(Entries taken from a collection)
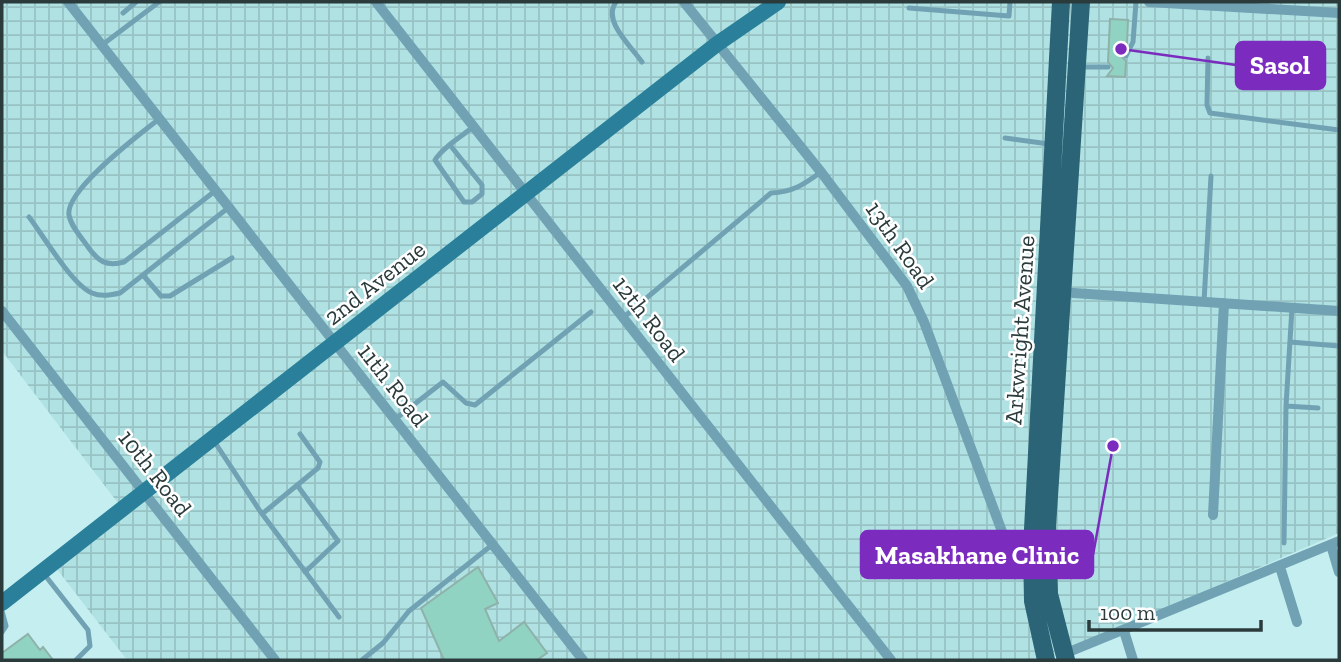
<svg xmlns="http://www.w3.org/2000/svg" width="1341" height="662" viewBox="0 0 1341 662" font-family="'Zilla Slab',serif">
<style>
.industrial{fill:url(#industrial-grid)}
.building{fill:#91d3c3;stroke:#8eb2a9;stroke-width:2}
.lines{fill:none;stroke-linecap:round;stroke-linejoin:round}
.lane{stroke:#70a2b3;stroke-width:5}
.street{stroke:#70a2b3;stroke-width:10}
.secondary{stroke:#2a809a;stroke-width:16}
.primary{stroke:#2a6476;stroke-width:18}
.labels{text-anchor:middle;stroke-width:5;stroke-linejoin:round;paint-order:stroke}
.street-label{font-size:24px;fill:#2b3b3c;stroke:#fff}
.leader{fill:none;stroke:#7b2cbf;stroke-width:2.5}
.callout-dot{fill:#7b2cbf;stroke:#fff;stroke-width:2.5}
.callout{fill:#7b2cbf;stroke:#7b2cbf;stroke-width:2.5}
.callout-label{font-size:26px;text-anchor:middle;font-weight:bold;fill:#fff}
</style>
<defs>
<pattern id="industrial-grid" width="8" height="8" patternUnits="userSpaceOnUse" patternTransform="scale(1.75)"><rect width="8" height="8" fill="#b0e2e4"/><path d="M0 4h8M4 0v8" fill="none" stroke="#98c3c4"/></pattern>
</defs>
<rect width="100%" height="100%" fill="#c5eef0"/>
<path class="industrial" d="M2 2H1339V533L1045 660H127L53 564 124 511 2 351Z"/>
<path class="building" d="M1110 19 1128 20 1127 43 1121 56 1126 61 1125 77 1107 76 1113 68 1108 62Z
M478 567 498 603 485 609 499 641 524 622 547 653 537 660H444L421 608Z
M28 634 40 650 43 647 53 660H2V653Z"/>
<g class="lines">
<path class="lane" d="M616 2C602 21 631 46 642 62
M909 8 1009 16 1010 2
M123 13 136 2
M102 45 159 2
M1126 56 1133 42 1136 2
M1208 58 1207 105 1210 113 1339 130
M1080 67H1108
M159 119C140 134 65 190 69 215 71 227 82 238 88 247 98 261 106 267 124 262L215 191
M1005 138 1049 144
M450 145 482 185V194L472 202H464L435 160C443 147 461 137 473 127
M29 217C43 235 72 285 92 293 101 297 111 295 120 293L228 208
M143 275 161 296H170L232 258
M1204 302 1211 176
M624 317 771 193C793 192 803 185 821 172
M1290 342 1339 346
M1286 406 1318 408
M394 420 443 382 466 403 475 405 591 312
M214 441 260 511 339 617
M297 485 338 541 305 572
M262 514 318 468 320 462 300 434
M1284 543 1286 406 1292 308
M44 574 88 630 90 646 76 660
M2 611 6 626 2 632
M362 660 383 643 409 611 492 545"/>
<path class="street" d="M68 2 583 660
M376 2 891 660
M684 2 821 172 907 286 924 322 1010 553
M1149 2 1339 13
M1059 292 1339 311
M2 311 275 660
M1213 515 1224 303
M1331 545 1339 572
M1280 567 1297 622
M1124 631 1133 660
M1064 654 1339 541"/>
<path class="secondary" d="M2 603 717 44 778 2"/>
<path class="primary" d="M1046 660 1033 601 1032 548 1061 2
M1066 660 1049 594 1047 527 1081 2"/>
</g>
<g class="labels">
<g class="street-label">
<text transform="translate(900 245) rotate(55)" y="8">13th Road</text>
<text transform="translate(375 283) rotate(-38)" y="8">2nd Avenue</text>
<text transform="translate(649 319) rotate(52)" y="8">12th Road</text>
<text transform="translate(1020 330) rotate(-86)" y="8">Arkwright Avenue</text>
<text transform="translate(393 385) rotate(52)" y="8">11th Road</text>
<text transform="translate(155 473) rotate(52)" y="8">10th Road</text>
</g>
</g>
<path class="leader" d="M1121 49L1236 65M1113 446L1093 555"/>
<g class="callout-dot">
<circle cx="1121" cy="49" r="7"/>
<circle cx="1113" cy="446" r="7"/>
</g>
<g class="callout">
<rect x="1236" y="42" width="89" height="47" rx="7"/>
<rect x="861" y="531" width="232" height="47" rx="7"/>
</g>
<g class="callout-label">
<text x="1280" y="74">Sasol</text>
<text x="977" y="564">Masakhane Clinic</text>
</g>
<rect width="1341" height="662" fill="none" stroke="#2b3b3c" stroke-width="7"/>
<path d="M1089 620v10h172v-10" fill="none" stroke="#2b3b3c" stroke-width="3.5"/>
<text x="1100" y="620" font-size="21" fill="#2b3b3c" stroke="#ffffff" stroke-width="5" paint-order="stroke">100 m</text>
</svg>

- Work instructions: Copy the entries above verbatim. Pictures do not belong in the copy.

- Task response:
<svg xmlns="http://www.w3.org/2000/svg" width="1341" height="662" viewBox="0 0 1341 662" font-family="'Zilla Slab',serif">
<style>
.industrial{fill:url(#industrial-grid)}
.building{fill:#91d3c3;stroke:#8eb2a9;stroke-width:2}
.lines{fill:none;stroke-linecap:round;stroke-linejoin:round}
.lane{stroke:#70a2b3;stroke-width:5}
.street{stroke:#70a2b3;stroke-width:10}
.secondary{stroke:#2a809a;stroke-width:16}
.primary{stroke:#2a6476;stroke-width:18}
.labels{text-anchor:middle;stroke-width:5;stroke-linejoin:round;paint-order:stroke}
.street-label{font-size:24px;fill:#2b3b3c;stroke:#fff}
.leader{fill:none;stroke:#7b2cbf;stroke-width:2.5}
.callout-dot{fill:#7b2cbf;stroke:#fff;stroke-width:2.5}
.callout{fill:#7b2cbf;stroke:#7b2cbf;stroke-width:2.5}
.callout-label{font-size:26px;text-anchor:middle;font-weight:bold;fill:#fff}
</style>
<defs>
<pattern id="industrial-grid" width="8" height="8" patternUnits="userSpaceOnUse" patternTransform="scale(1.75)"><rect width="8" height="8" fill="#b0e2e4"/><path d="M0 4h8M4 0v8" fill="none" stroke="#98c3c4"/></pattern>
</defs>
<rect width="100%" height="100%" fill="#c5eef0"/>
<path class="industrial" d="M2 2H1339V533L1045 660H127L53 564 124 511 2 351Z"/>
<path class="building" d="M1110 19 1128 20 1127 43 1121 56 1126 61 1125 77 1107 76 1113 68 1108 62Z
M478 567 498 603 485 609 499 641 524 622 547 653 537 660H444L421 608Z
M28 634 40 650 43 647 53 660H2V653Z"/>
<g class="lines">
<path class="lane" d="M616 2C602 21 631 46 642 62
M909 8 1009 16 1010 2
M123 13 136 2
M102 45 159 2
M1126 56 1133 42 1136 2
M1208 58 1207 105 1210 113 1339 130
M1080 67H1108
M159 119C140 134 65 190 69 215 71 227 82 238 88 247 98 261 106 267 124 262L215 191
M1005 138 1049 144
M450 145 482 185V194L472 202H464L435 160C443 147 461 137 473 127
M29 217C43 235 72 285 92 293 101 297 111 295 120 293L228 208
M143 275 161 296H170L232 258
M1204 302 1211 176
M624 317 771 193C793 192 803 185 821 172
M1290 342 1339 346
M1286 406 1318 408
M394 420 443 382 466 403 475 405 591 312
M214 441 260 511 339 617
M297 485 338 541 305 572
M262 514 318 468 320 462 300 434
M1284 543 1286 406 1292 308
M44 574 88 630 90 646 76 660
M2 611 6 626 2 632
M362 660 383 643 409 611 492 545"/>
<path class="street" d="M68 2 583 660
M376 2 891 660
M684 2 821 172 907 286 924 322 1010 553
M1149 2 1339 13
M1059 292 1339 311
M2 311 275 660
M1213 515 1224 303
M1331 545 1339 572
M1280 567 1297 622
M1124 631 1133 660
M1064 654 1339 541"/>
<path class="secondary" d="M2 603 717 44 778 2"/>
<path class="primary" d="M1046 660 1033 601 1032 548 1061 2
M1066 660 1049 594 1047 527 1081 2"/>
</g>
<g class="labels">
<g class="street-label">
<text transform="translate(900 245) rotate(55)" y="8">13th Road</text>
<text transform="translate(375 283) rotate(-38)" y="8">2nd Avenue</text>
<text transform="translate(649 319) rotate(52)" y="8">12th Road</text>
<text transform="translate(1020 330) rotate(-86)" y="8">Arkwright Avenue</text>
<text transform="translate(393 385) rotate(52)" y="8">11th Road</text>
<text transform="translate(155 473) rotate(52)" y="8">10th Road</text>
</g>
</g>
<path class="leader" d="M1121 49L1236 65M1113 446L1093 555"/>
<g class="callout-dot">
<circle cx="1121" cy="49" r="7"/>
<circle cx="1113" cy="446" r="7"/>
</g>
<g class="callout">
<rect x="1236" y="42" width="89" height="47" rx="7"/>
<rect x="861" y="531" width="232" height="47" rx="7"/>
</g>
<g class="callout-label">
<text x="1280" y="74">Sasol</text>
<text x="977" y="564">Masakhane Clinic</text>
</g>
<rect width="1341" height="662" fill="none" stroke="#2b3b3c" stroke-width="7"/>
<path d="M1089 620v10h172v-10" fill="none" stroke="#2b3b3c" stroke-width="3.5"/>
<text x="1100" y="620" font-size="21" fill="#2b3b3c" stroke="#ffffff" stroke-width="5" paint-order="stroke">100 m</text>
</svg>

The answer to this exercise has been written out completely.